More and more companies are seeing the benefit of having a diverse and inclusive workforce. In fact, research from Forbes found that Inclusive teams make better business decisions up to 87% of the time.
So, it’s no surprise that employers are focusing on improving diversity within their organisations but what are the benefits for us, the employees?
67% of job seekers consider workplace diversity an important factor when considering employment opportunities, and over 50% of current employees want their workplace to do more to increase diversity (Glassdoor), why is this the case?
Here are the three benefits of working with a diverse team:
Groupthink is a psychological phenomenon that happens within a group of people who all conform to the same way of thinking. The intention is generally good, but the results can be damaging.
By working with a diverse range of people you’re a lot less likely to fall into groupthink, and you’re a lot more likely to learn new things.
For example, learning about other cultures helps us understand different perspectives within the world. It can also help dispel negative stereotypes or personal biases about different groups.
By working with a diverse team, you have more of an opportunity to learn – from workplace skills to cultural habits and customs.
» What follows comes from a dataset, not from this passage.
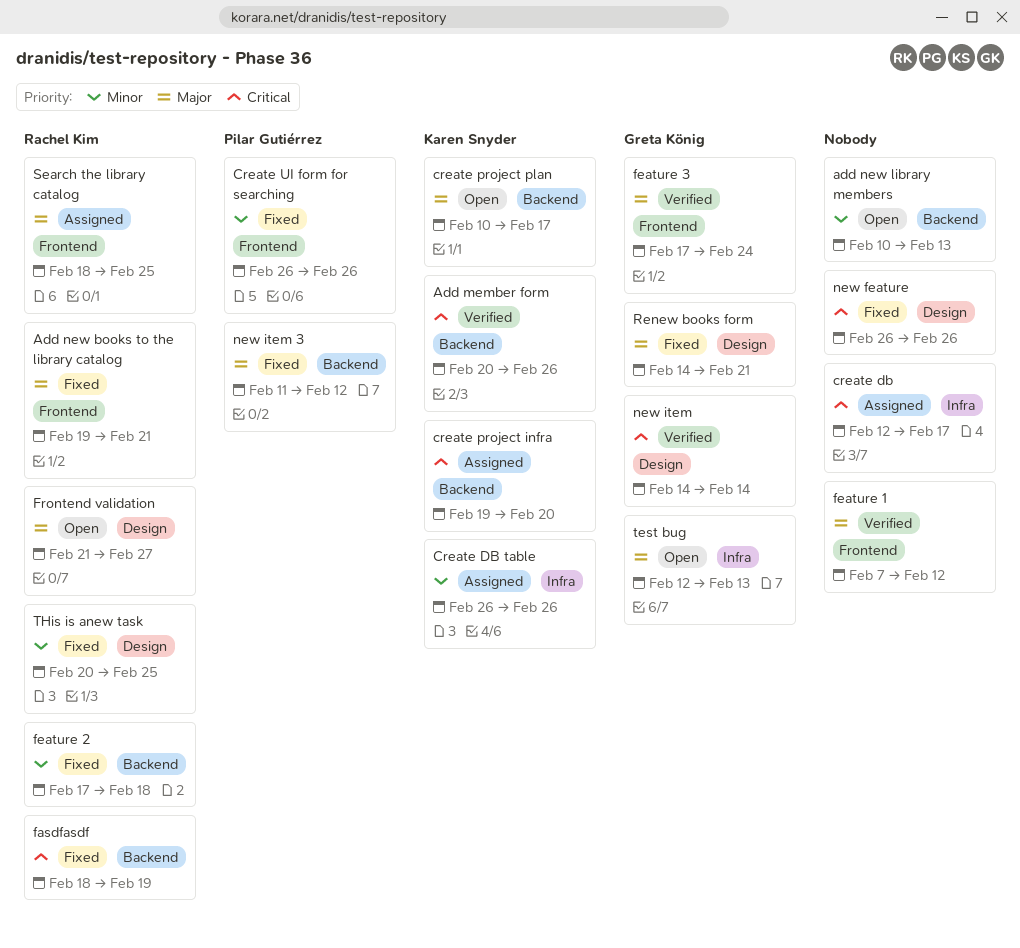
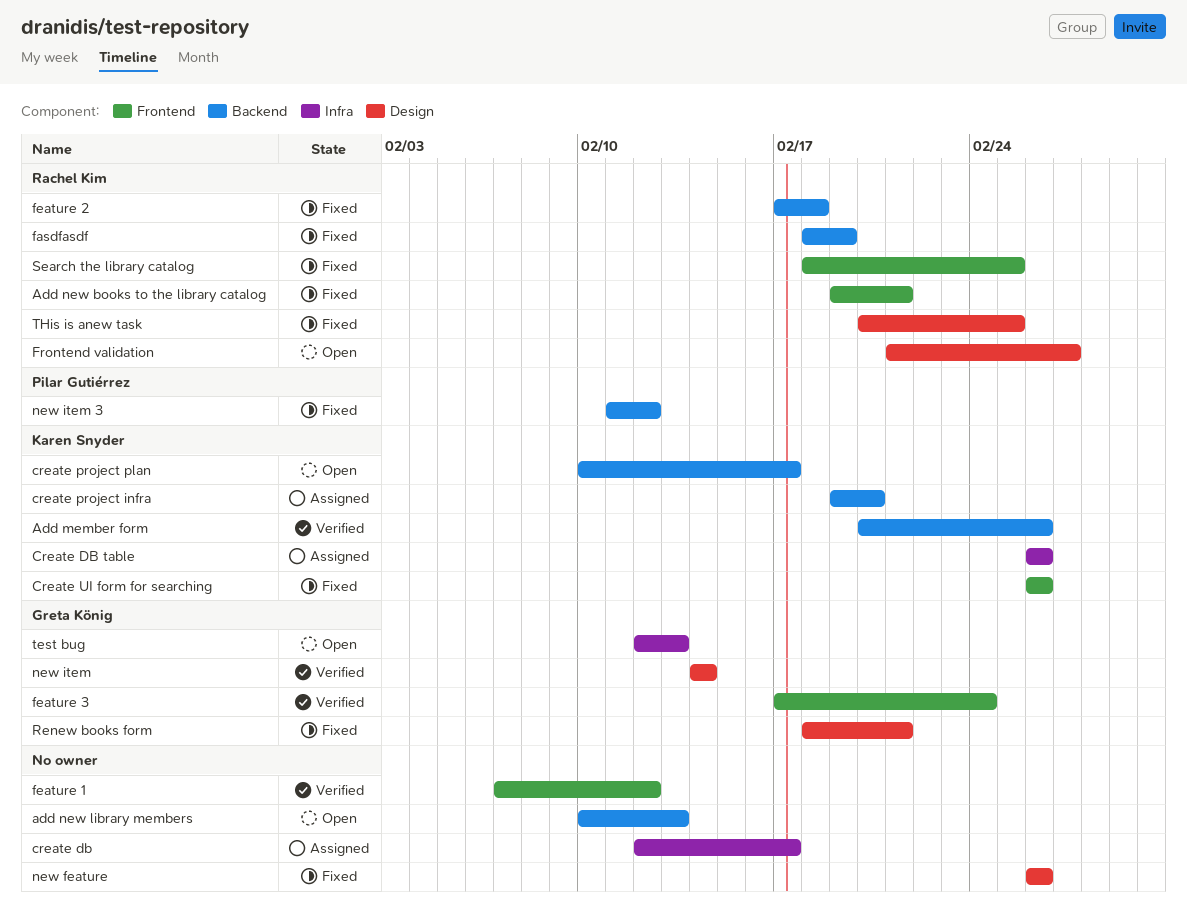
Create UI form for searching, owner: Pilar Gutiérrez -> Karen Snyder
Renew books form, start: Feb 14 -> Feb 18
Search the library catalog, status: Assigned -> Fixed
In one study someone with high inclusiveness was about four times more likely to increase their personal growth compared to someone with low inclusiveness.
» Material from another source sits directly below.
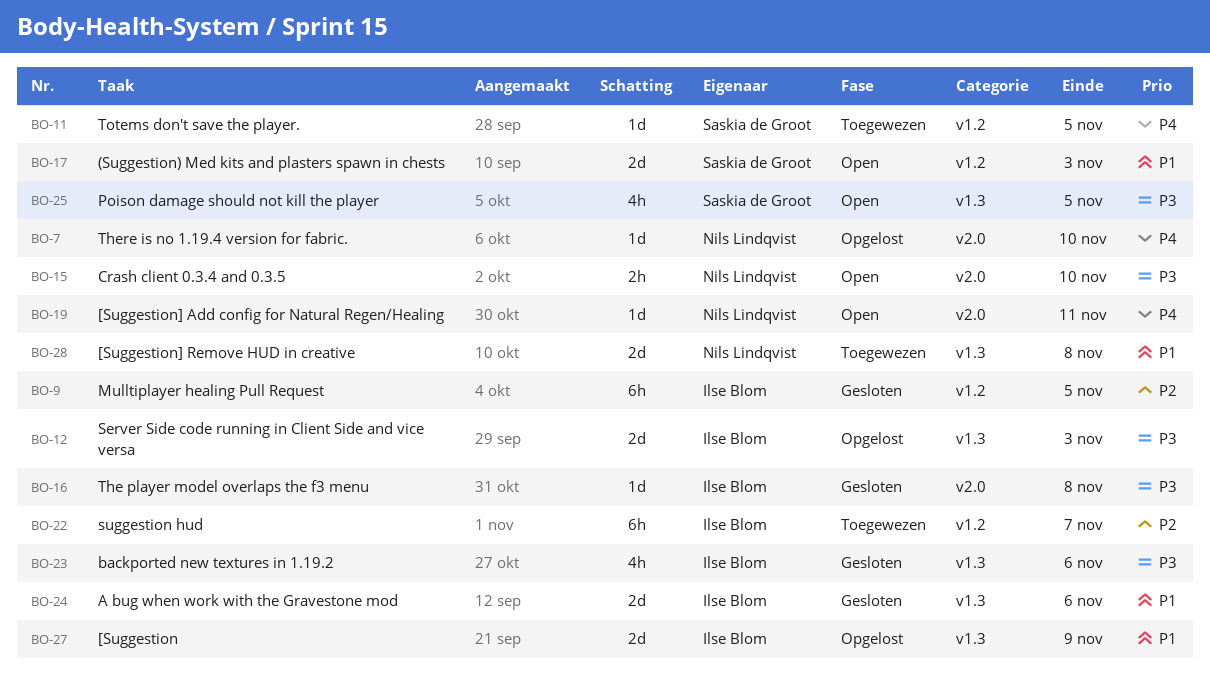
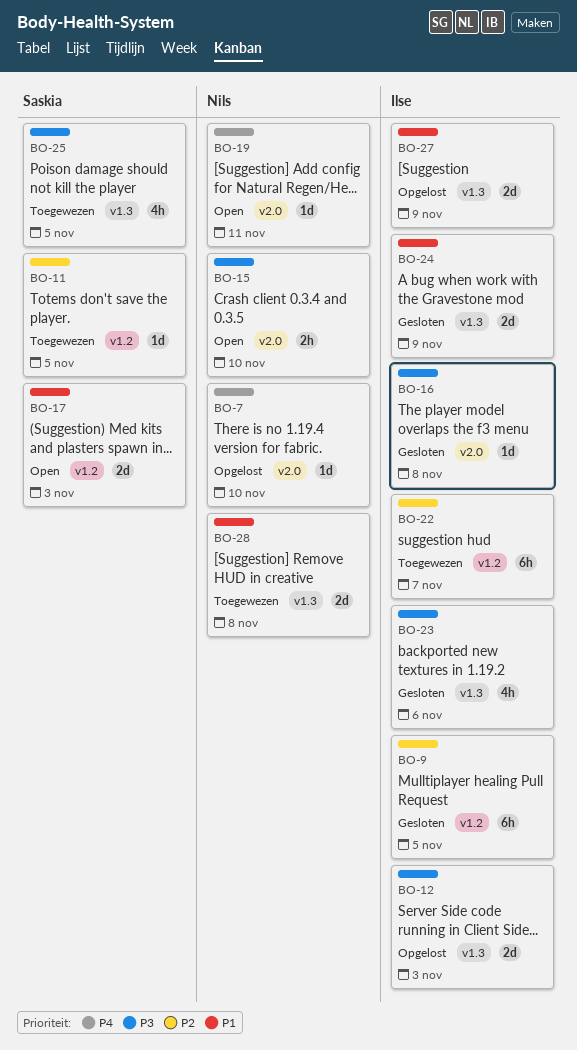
BO-11, priority: P4 -> P2
BO-24, due: Nov 6 -> Nov 9
BO-25, status: Open -> Toegewezen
Diverse teams are also proven to solve problems faster, which is a win-win for employee and employer.
Increase your creativity
Research-based evidence has shown for years that socially diverse groups are more innovative than those that are less diverse (Phillips, 2007) while in a more recent study by Forbes it was reported that diverse teams are 66% more creative.
Why is this? If your team has an inclusive culture, it’s likely that you and your team feel comfortable sharing ideas and experiences. It’s also been shown that being exposed to different cultures and different types of people can influence our creativity. Interestingly though
In general, being around, and accepting, people from different backgrounds will make you more open-minded and get your creativity flowing.
Learn new skills
While formal professional development and continuous learning are great, they often require a significant time commitment or investment. A cheap and enjoyable alternative is to start paying attention to the people you spend your days with.
Invite someone out for coffee and get to know more about their role. Schedule a meeting with a colleague whose work you admire. Ask about their career journey and how they’ve strengthened their skills. A bonus to this kind of connection-building is that you’ll strengthen your professional relationships.
Overall diversity and inclusion aren’t just good for business, it benefits us too. It is our individual differences that make every single person unique and special, it is important that we educate ourselves and learn from people’s differences. As Dr Seuss puts it “why fit in when you were born to stand out?’.